# Escambia 8-26



## Amarillo Palmira (Jan 2, 2010)

Slow. What can I say? NJD and I did scrape up a few speck trout, small bass, ladyfish and a single red, but it was really slow AND HOT. We left early. A lot of people putting up their boats in the backwaters in advance of the storm. This fish ATE a Zara Spook in about two feet of water. He was one inch over the slot, so back in the drink he went!


----------



## jcoss15 (Oct 11, 2010)

Nice fish! Yea I went to jim's again yesterday morning and it was decent, few reds and trout nothing real big though... Got to throw at a couple tailing reds for the first time couldn't get them to eat.


----------



## Amarillo Palmira (Jan 2, 2010)

September will improve the fishing and then it will be ON in October. The bass fishing will pick up too.


----------



## Spectre Gunner (Sep 6, 2010)

Dan and I fished there yesterday. Only got 5 fish total and nothing to brag about. Looking forward to fall fishing!


----------



## jcoss15 (Oct 11, 2010)

Amarillo Palmira said:


> September will improve the fishing and then it will be ON in October. The bass fishing will pick up too.


Will the reds and trout be more out in the bay (south of hwy 90) or more up in the backwater and bayous during the fall?


----------



## basnbud (Jul 20, 2011)

I was out there yesterday flounder fishing with the girlfriend. we caught 7. only four made it into the boat and three went in the livewell. the others got off at the boat and one flipped out of my hand and escaped back in the water. We caught a bunch of small white and speckled trout. I caught a 14in sheepy on a super fluke, and about 7 or 8 rat reds. then hit the evening topwater bass bite catchin 7 or 8 little guys, had one good blowup and missed it. it coulda been a bass or red.

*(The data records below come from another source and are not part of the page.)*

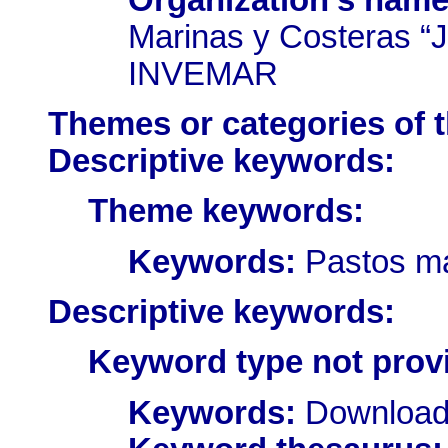
Marinas y Costeras “J
INVEMAR
Themes or categories of 
Descriptive keywords:
Theme keywords:
Keywords:
Pastos ma
Descriptive keywords:
Keyword type not prov
Keywords:
Download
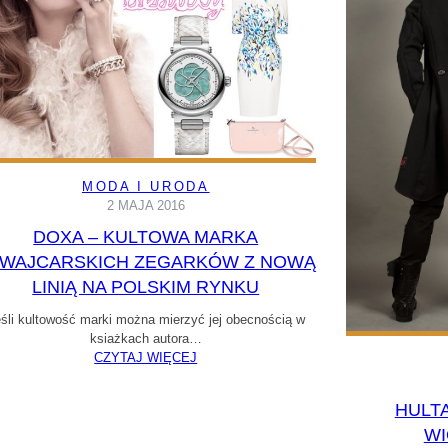
MODA I URODA
2 MAJA 2016
DOXA – KULTOWA MARKA
WAJCARSKICH ZEGARKÓW Z NOWĄ
LINIĄ NA POLSKIM RYNKU
śli kultowość marki można mierzyć jej obecnością w
ksiażkach autora…
CZYTAJ WIĘCEJ
HULT
WI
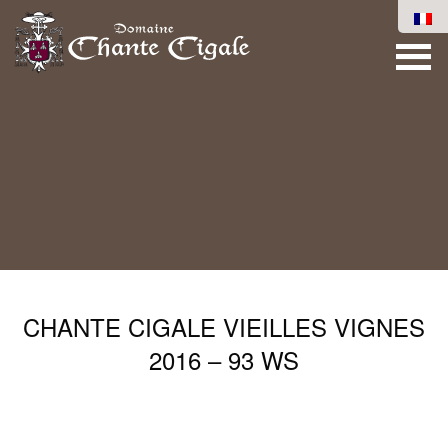
CHANTE CIGALE VIEILLES VIGNES
2016 – 93 WS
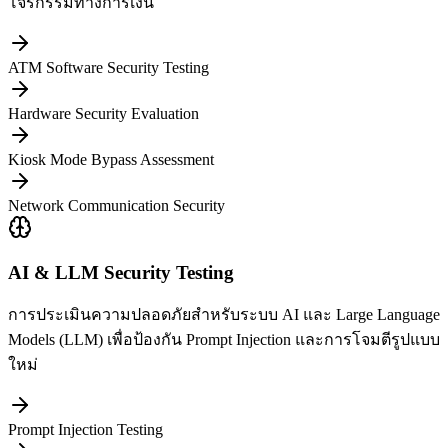
โจรกรรมทางการเงิน
ATM Software Security Testing
Hardware Security Evaluation
Kiosk Mode Bypass Assessment
Network Communication Security
AI & LLM Security Testing
การประเมินความปลอดภัยสำหรับระบบ AI และ Large Language
Models (LLM) เพื่อป้องกัน Prompt Injection และการโจมตีรูปแบบ
ใหม่
Prompt Injection Testing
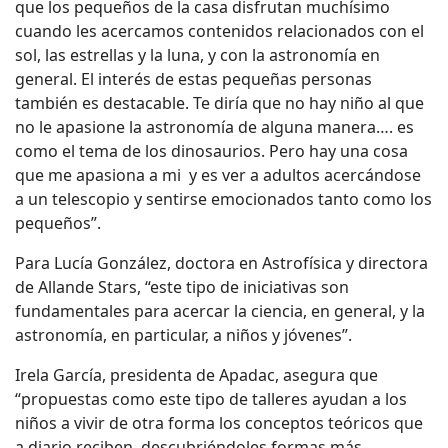
que los pequeños de la casa disfrutan muchísimo
cuando les acercamos contenidos relacionados con el
sol, las estrellas y la luna, y con la astronomía en
general. El interés de estas pequeñas personas
también es destacable. Te diría que no hay niño al que
no le apasione la astronomía de alguna manera…. es
como el tema de los dinosaurios. Pero hay una cosa
que me apasiona a mi y es ver a adultos acercándose
a un telescopio y sentirse emocionados tanto como los
pequeños”.
Para Lucía González, doctora en Astrofísica y directora
de Allande Stars, “este tipo de iniciativas son
fundamentales para acercar la ciencia, en general, y la
astronomía, en particular, a niños y jóvenes”.
Irela García, presidenta de Apadac, asegura que
“propuestas como este tipo de talleres ayudan a los
niños a vivir de otra forma los conceptos teóricos que
a diario reciben, descubriéndoles formas más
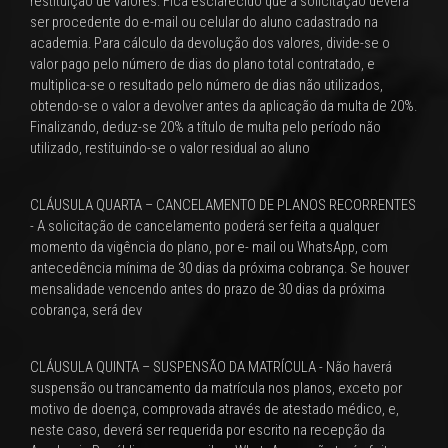
restituição de valores. Fica esclarecido que a solicitação deverá
ser procedente do e-mail ou celular do aluno cadastrado na
academia. Para cálculo da devolução dos valores, divide-se o
valor pago pelo número de dias do plano total contratado, e
multiplica-se o resultado pelo número de dias não utilizados,
obtendo-se o valor a devolver antes da aplicação da multa de 20%.
Finalizando, deduz-se 20% a título de multa pelo período não
utilizado, restituindo-se o valor residual ao aluno
CLÁUSULA QUARTA – CANCELAMENTO DE PLANOS RECORRENTES
- A solicitação de cancelamento poderá ser feita a qualquer
momento da vigência do plano, por e- mail ou WhatsApp, com
antecedência mínima de 30 dias da próxima cobrança. Se houver
mensalidade vencendo antes do prazo de 30 dias da próxima
cobrança, será dev
CLÁUSULA QUINTA – SUSPENSÃO DA MATRÍCULA - Não haverá
suspensão ou trancamento da matrícula nos planos, exceto por
motivo de doença, comprovada através de atestado médico, e,
neste caso, deverá ser requerida por escrito na recepção da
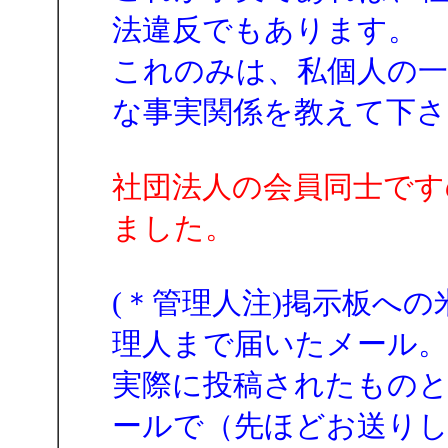
法違反でもあります。
これのみは、私個人の
な事実関係を教えて下さ
社団法人の会員同士です
ました。
(＊管理人注)掲示板へ
理人まで届いたメール。
実際に投稿されたもの
ールで（先ほどお送り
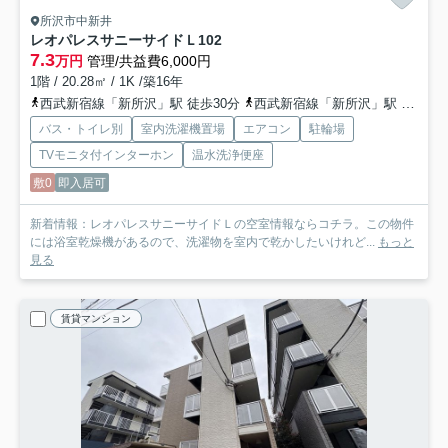
所沢市中新井
レオパレスサニーサイドＬ
102
7.3
万円
管理/共益費6,000円
1階 / 20.28㎡ / 1K /築16年
西武新宿線「新所沢」駅 徒歩30分
西武新宿線「新所沢」駅 バス15分 「ニュータウン西」 停歩2分
バス・トイレ別
室内洗濯機置場
エアコン
駐輪場
TVモニタ付インターホン
温水洗浄便座
敷0
即入居可
新着情報：レオパレスサニーサイドＬの空室情報ならコチラ。この物件
には浴室乾燥機があるので、洗濯物を室内で乾かしたいけれど...
もっと
見る
賃貸マンション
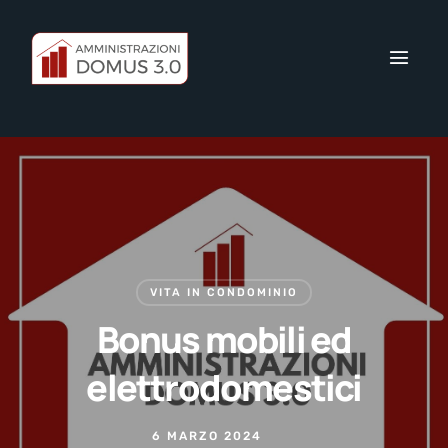
VITA IN CONDOMINIO
Bonus mobili ed
elettrodomestici
6 MARZO 2024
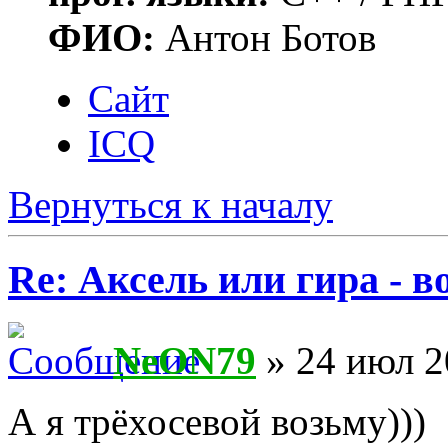
ФИО:
Антон Ботов
Сайт
ICQ
Вернуться к началу
Re: Аксель или гира - в
NeON79
» 24 июл 2
А я трёхосевой возьму)))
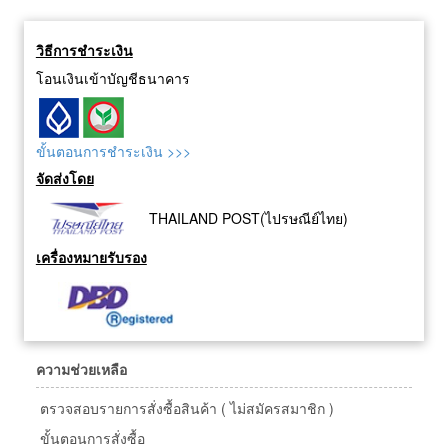
วิธีการชำระเงิน
โอนเงินเข้าบัญชีธนาคาร
ขั้นตอนการชำระเงิน >>>
จัดส่งโดย
THAILAND POST(ไปรษณีย์ไทย)
เครื่องหมายรับรอง
ความช่วยเหลือ
ตรวจสอบรายการสั่งซื้อสินค้า ( ไม่สมัครสมาชิก )
ขั้นตอนการสั่งซื้อ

I'll never know.

Basnbud


----------



## basnbud (Jul 20, 2011)

jcoss15 said:


> Will the reds and trout be more out in the bay (south of hwy 90) or more up in the backwater and bayous during the fall?


the colder it gets, the farther up you'll find em. but mostly in the delta area. but I have caught them all the way up at the outfall at monsanto before.


----------



## Amarillo Palmira (Jan 2, 2010)

basnbud said:


> the colder it gets, the farther up you'll find em. but mostly in the delta area. but I have caught them all the way up at the outfall at monsanto before.


Yeah, they get way up the rivers. The Monsanto outlet also has the benefit of holding stripers/hybirds in the winter, also.


----------



## Amarillo Palmira (Jan 2, 2010)

jcoss15 said:


> Will the reds and trout be more out in the bay (south of hwy 90) or more up in the backwater and bayous during the fall?


I generally start at the lower end of the river and will work up stream. There are some real trophies available when you get up river.


----------